I guess she told my father

And he was excited too.

Next month no words, no questions.

She didn’t show me 

how to use a tampon.


Thirteen. The summer I grew hips.

Endless hours in the car

Driving through Maine, all of August.

We were bored silly.

My father decided to moo at every cow;

Cow language became his specialty.

My brother created a new version of the family

With extremely strange names.

We were the Robinsons. 

I was Specteria Abra Robinson,

nicknamed Specky Abe.

My brother was Barnold Howdy.

He talked about this family’s days

Which could have been our days.

I constantly ate to feed my hips.

Look Specky Abe is eating again, the stupid daily joke.


Before the trip or after,

My mother told me 

That my grandmother was not only dead,

She had killed herself.

Committed suicide was how she said it.

I knew “suicide”.  I didn’t know  

You had to commit to it.


I committed to my hips,

to my monthly blood.

I conceded their existence as part of myself.
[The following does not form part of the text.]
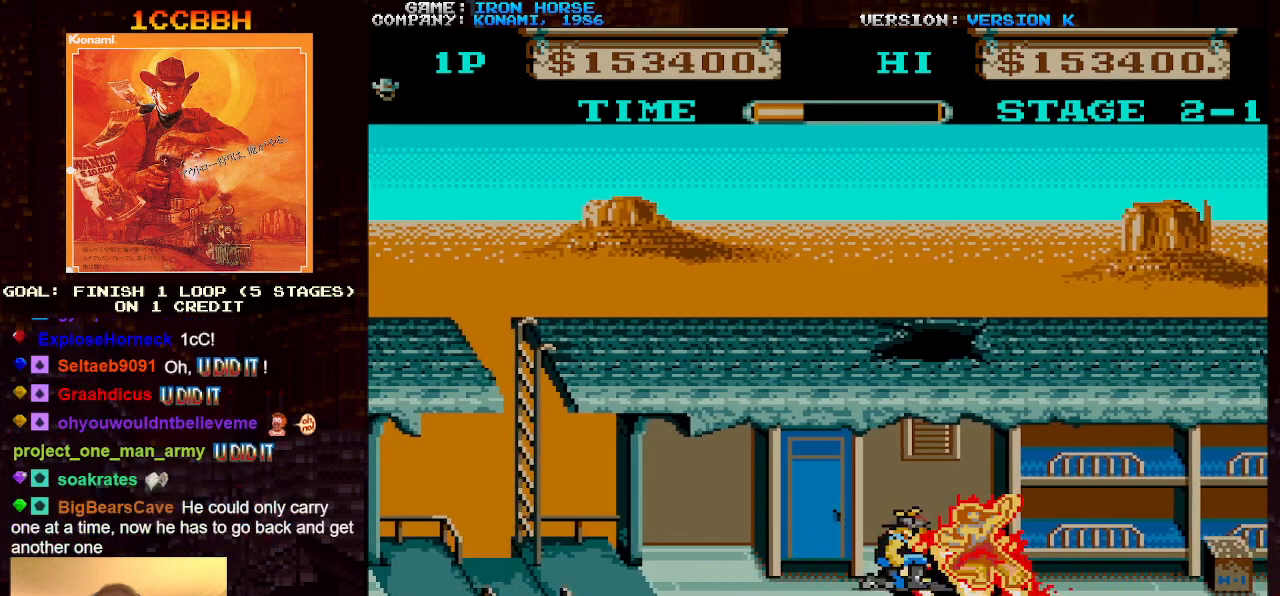
{"buttons": [], "left_stick": "up", "events": [[250, "CROSS", "up"], [450, "left_stick", "up"]]}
My grandmother, painted to the back of my closet,

Committed to being there.

Flattened onto canvas,

Mute and still.

Growing dust while I grew hips.

Her unused law degree,

the doctor’s wife, 

battles with my mother over uneaten tomatoes,

all grew too complicated,

too intricate, too exhausting.

Canvas was rough enough

To hook her fingers through,

Lay her cheek against,

and be soothed.


My mother eats tomatoes now, nightly.

So does my father.

Tomatoes appear on my plate as I cross the line 

from child to adult.

Straight from the supermarket,

More pink than red.

I hate them.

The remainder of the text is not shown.